Email filtering and endpoint security that incorporate behavioral detection address a gap that signature-based detection leaves open. AI-generated malware and AI-generated phishing content can be varied continuously in ways that defeat detection based on known patterns. Behavioral detection, which identifies what code or content does rather than what it looks like, is more resilient against variation because the underlying behavior is harder to vary while preserving the attack’s effectiveness.

Software update discipline becomes more urgent in an environment where vulnerability scanning and exploitation can be automated at scale. Known vulnerabilities with available patches represent an exploitable population that automated tooling can identify and target systematically. The window between a vulnerability becoming known and patches being applied is the window during which automated exploitation is most effective. Shortening that window consistently across the organization’s systems reduces exposure to the highest-volume attack category these tools enable.

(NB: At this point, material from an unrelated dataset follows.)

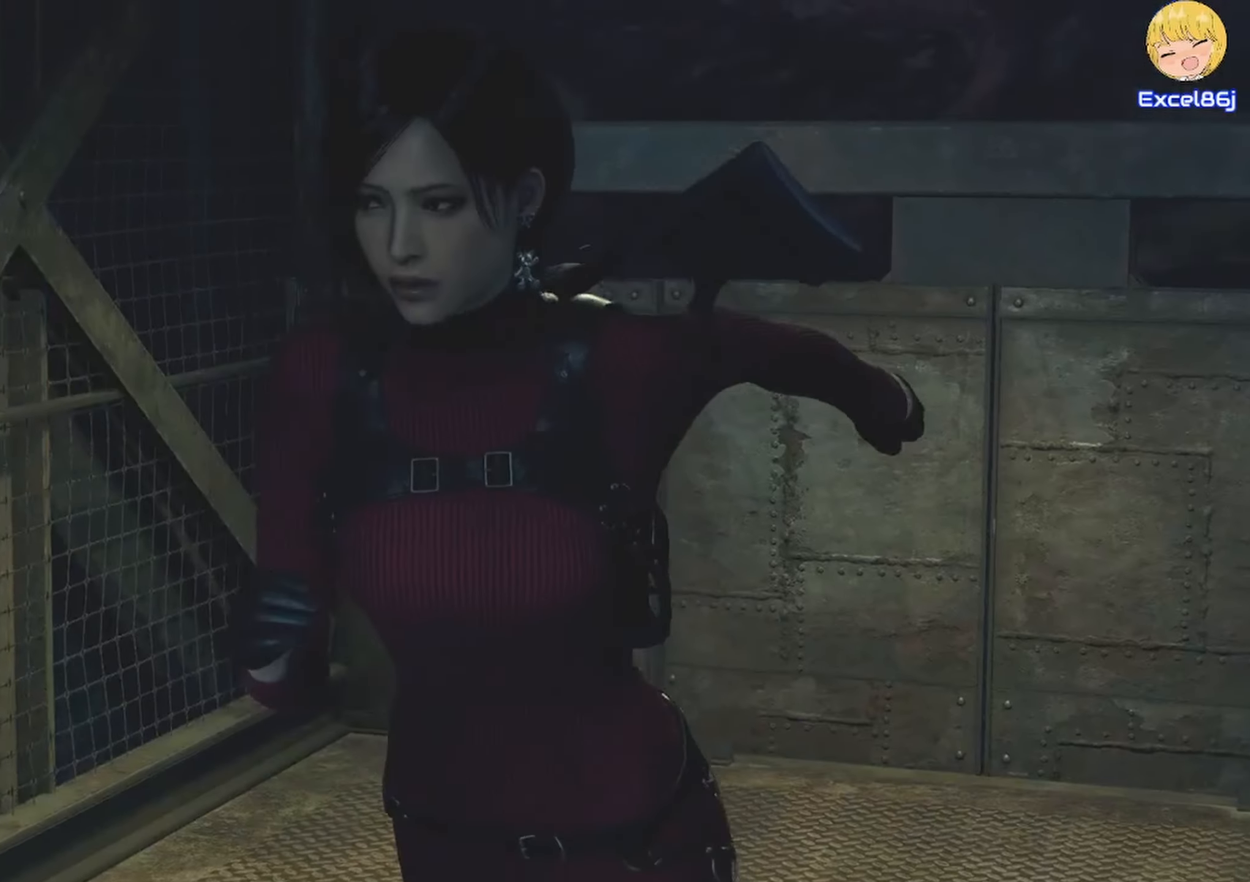
{"keys": [], "mouse": [], "events": [[284, "shift", "up"], [284, "w", "up"], [334, "q", "down"], [434, "q", "up"]]}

Phishing awareness training faces a specific challenge from AI-generated content that training programs need to address directly. The traditional signals employees are trained to recognize, grammatical errors, awkward phrasing, and generic salutations, are the signals that AI-generated phishing content has been specifically optimized to eliminate. Training that focuses on those signals without accounting for the current quality of AI-generated content is preparing employees for the last generation of attack rather than the current one. The relevant update to phishing training is teaching employees to verify unexpected requests through channels independent of the message itself, regardless of how legitimate the message appears, because appearance is no longer a reliable signal.

The Structural Problem These Tools Represent
Unit 42’s findings document a specific set of tools, but the more significant finding is what those tools represent about the trajectory of criminal AI development. The resources and expertise required to build a functional language model, even one trained on stolen data and oriented toward malicious use, are not trivial. Criminal actors invested those resources because the return on that investment is clear. Tooling that reduces the skill requirement for attack execution while increasing the quality and volume of attacks is valuable to anyone in the business of conducting attacks.

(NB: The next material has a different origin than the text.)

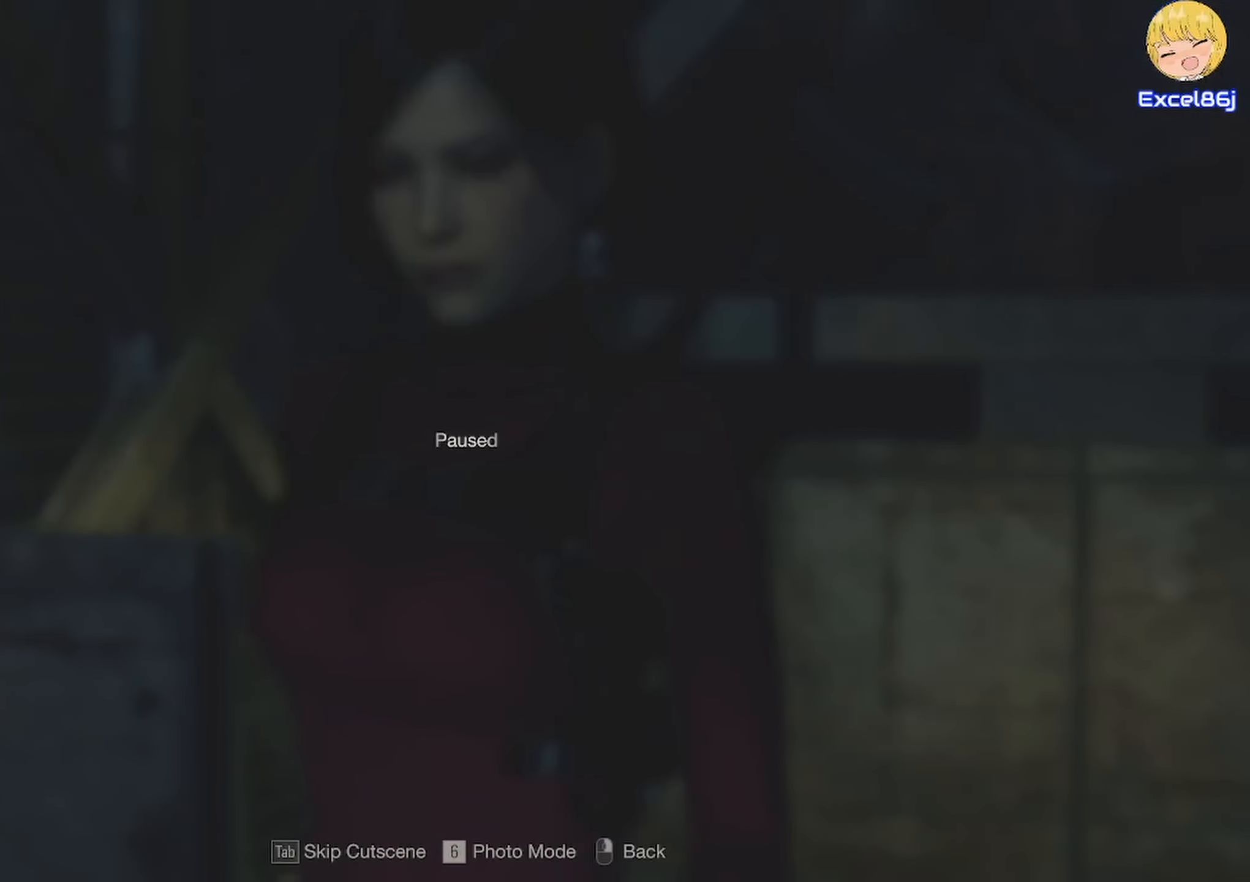
{"keys": ["shift", "w"], "mouse": [], "events": [[17, "tab", "down"], [67, "tab", "up"], [400, "w", "down"], [450, "shift", "down"]]}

That investment will continue. The two models Unit 42 analyzed will not be the last. They will be followed by more capable versions, by competing tools from other criminal developers, and by distribution through criminal marketplaces that make access easier for a wider range of actors. The trend line runs in one direction, and the organizations that need to defend against the attacks these tools enable do not have the option of waiting for the trend to reverse.

The appropriate response is not to be alarmed at a threat that has somehow emerged without warning. Security researchers have been tracking the development of criminal AI tooling, and the Unit 42 findings are a documented confirmation of a trajectory that was already visible. The appropriate response is the same one that applies to supply chain risk, to AI browser vulnerabilities, to any threat category that has crossed the line from theoretical to operational: treat it as a current condition that requires current defenses, apply the controls that reduce exposure in proportion to the risk they address, and build the awareness within the organization that makes employees an asset in threat detection rather than the primary attack surface.

Criminals built an AI that does what they need it to do. The organizations they are targeting now need defenses that account for what that capability actually means.